# AUFGABENSTELLUNG:
Schreibe den Textabschnitt von „Der Zins entlastet, und“ bis „Mrd. Euro nach.“ noch einmal ab und tausche dabei „Ausfinanzierungsgrad“ gegen „Deckungsgrad“ aus.

# TEXTABSCHNITT:

──────────

Der Zins entlastet, und in der Folge übertrifft bei den DAX-Pensionswerken der Ausfinanzierungsgrad alles bisher dagewesene. Die gegenläufigen Effekte – Inflation, Rückgänge bei den Plan Assets und die geänderte Indexzusammensetzung – können daran nichts ändern. Insgesamt scheinen die Schemes weiter robust zu sein.

Jüngst hatte Mercer vorgelegt, und nun hat auch WTW die Ergebnisse seiner Analyse der Lage der großen deutschen Konzerne in Bezug auf das Pensionswesen publiziert. Da in beiden Häusern Menschen arbeiten, die gut rechen können, weichen die Ergebnisse naturgemäß nicht allzu sehr voneinander ab, im Einzelnen zur WTW-Studie „DAX-Pensionswerke 2022“:

WTW sieht den IAS-19-Zins derzeit bei 3,74% (das höchste Niveau seit fast zehn Jahren). Die DBO im DAX-40 gab zinsgetrieben um –25,4% auf 308 Mrd. Euro nach.

──────────

# ÜBUNGSDATEN:
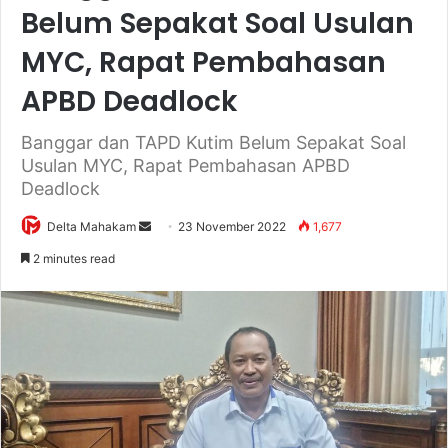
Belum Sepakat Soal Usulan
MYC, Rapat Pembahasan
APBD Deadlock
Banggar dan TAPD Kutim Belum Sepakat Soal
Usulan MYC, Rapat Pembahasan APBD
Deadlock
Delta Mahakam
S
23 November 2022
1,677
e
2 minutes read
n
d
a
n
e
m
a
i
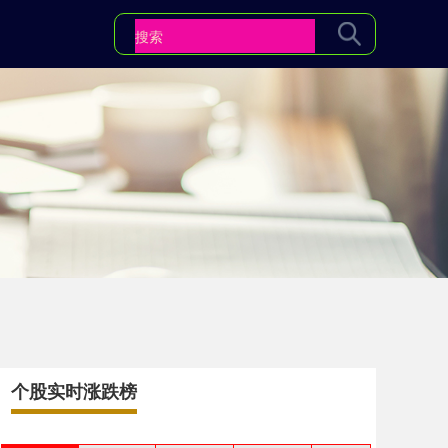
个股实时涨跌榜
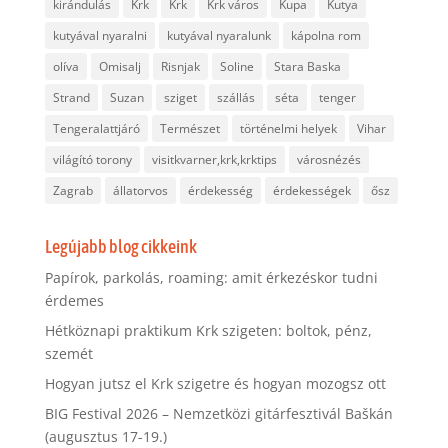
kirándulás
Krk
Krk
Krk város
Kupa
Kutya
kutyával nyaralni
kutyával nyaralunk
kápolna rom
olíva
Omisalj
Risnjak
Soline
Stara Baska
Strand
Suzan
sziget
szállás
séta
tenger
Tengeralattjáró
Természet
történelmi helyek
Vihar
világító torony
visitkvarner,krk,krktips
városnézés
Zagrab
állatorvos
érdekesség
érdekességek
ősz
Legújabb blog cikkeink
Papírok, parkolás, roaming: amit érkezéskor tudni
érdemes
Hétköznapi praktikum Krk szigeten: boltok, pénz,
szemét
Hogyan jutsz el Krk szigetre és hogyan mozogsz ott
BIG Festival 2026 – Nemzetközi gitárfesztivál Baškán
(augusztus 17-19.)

──────────

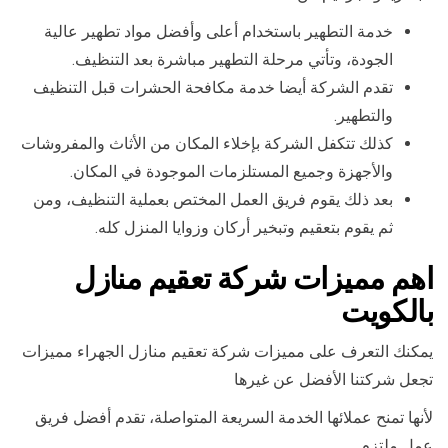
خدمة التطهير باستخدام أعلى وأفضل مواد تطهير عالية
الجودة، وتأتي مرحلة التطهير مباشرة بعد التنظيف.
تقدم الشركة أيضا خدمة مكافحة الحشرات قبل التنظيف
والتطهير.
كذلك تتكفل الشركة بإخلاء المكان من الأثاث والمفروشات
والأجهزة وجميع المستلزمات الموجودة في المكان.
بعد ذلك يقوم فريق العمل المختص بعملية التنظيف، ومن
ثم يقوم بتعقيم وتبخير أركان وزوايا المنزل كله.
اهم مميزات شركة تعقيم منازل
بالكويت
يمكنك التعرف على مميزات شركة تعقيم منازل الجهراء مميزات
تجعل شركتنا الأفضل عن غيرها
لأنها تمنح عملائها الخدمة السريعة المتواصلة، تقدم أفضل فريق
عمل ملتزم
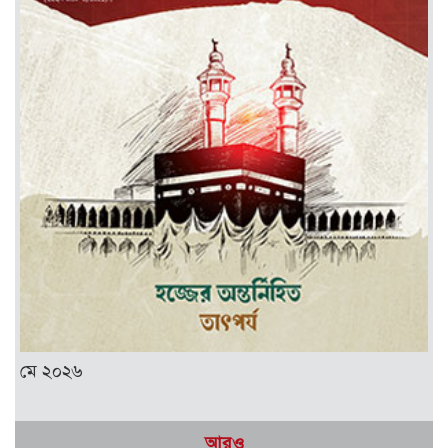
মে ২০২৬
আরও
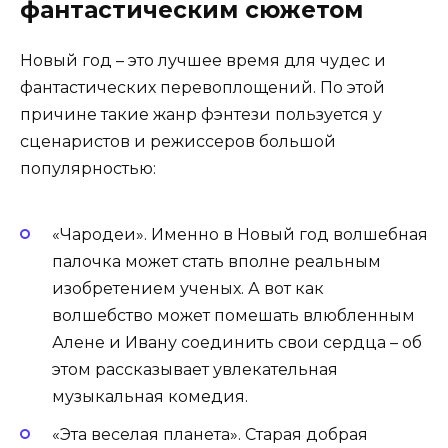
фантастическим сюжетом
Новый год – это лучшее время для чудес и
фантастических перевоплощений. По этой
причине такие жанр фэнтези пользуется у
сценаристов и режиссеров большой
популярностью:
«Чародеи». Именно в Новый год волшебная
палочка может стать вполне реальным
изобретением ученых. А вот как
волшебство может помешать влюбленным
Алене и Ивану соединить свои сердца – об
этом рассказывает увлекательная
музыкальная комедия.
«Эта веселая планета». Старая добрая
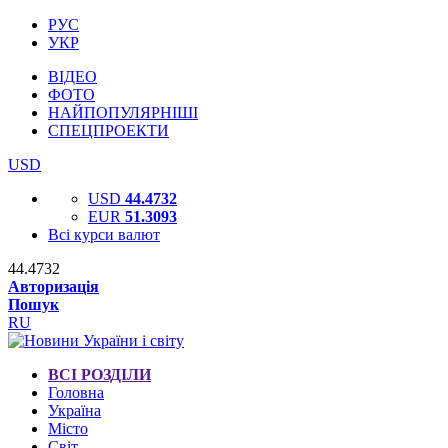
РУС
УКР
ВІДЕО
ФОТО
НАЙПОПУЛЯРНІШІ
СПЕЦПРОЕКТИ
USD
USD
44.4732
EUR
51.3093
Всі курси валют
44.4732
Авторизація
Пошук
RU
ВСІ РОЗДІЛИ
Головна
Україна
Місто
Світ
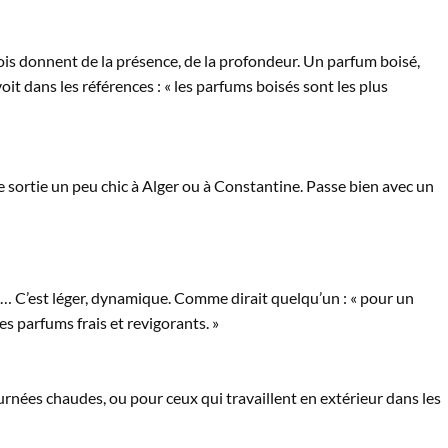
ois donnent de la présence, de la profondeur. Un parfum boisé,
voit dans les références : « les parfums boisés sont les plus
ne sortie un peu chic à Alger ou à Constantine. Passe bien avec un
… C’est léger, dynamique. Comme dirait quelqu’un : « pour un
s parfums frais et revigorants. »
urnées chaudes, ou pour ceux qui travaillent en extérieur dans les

──────────

# LÖSUNG DER AUFGABE:
Der Zins entlastet, und in der Folge übertrifft bei den DAX-Pensionswerken der Deckungsgrad alles bisher dagewesene. Die gegenläufigen Effekte – Inflation, Rückgänge bei den Plan Assets und die geänderte Indexzusammensetzung – können daran nichts ändern. Insgesamt scheinen die Schemes weiter robust zu sein.

Jüngst hatte Mercer vorgelegt, und nun hat auch WTW die Ergebnisse seiner Analyse der Lage der großen deutschen Konzerne in Bezug auf das Pensionswesen publiziert. Da in beiden Häusern Menschen arbeiten, die gut rechen können, weichen die Ergebnisse naturgemäß nicht allzu sehr voneinander ab, im Einzelnen zur WTW-Studie „DAX-Pensionswerke 2022“:

WTW sieht den IAS-19-Zins derzeit bei 3,74% (das höchste Niveau seit fast zehn Jahren). Die DBO im DAX-40 gab zinsgetrieben um –25,4% auf 308 Mrd. Euro nach.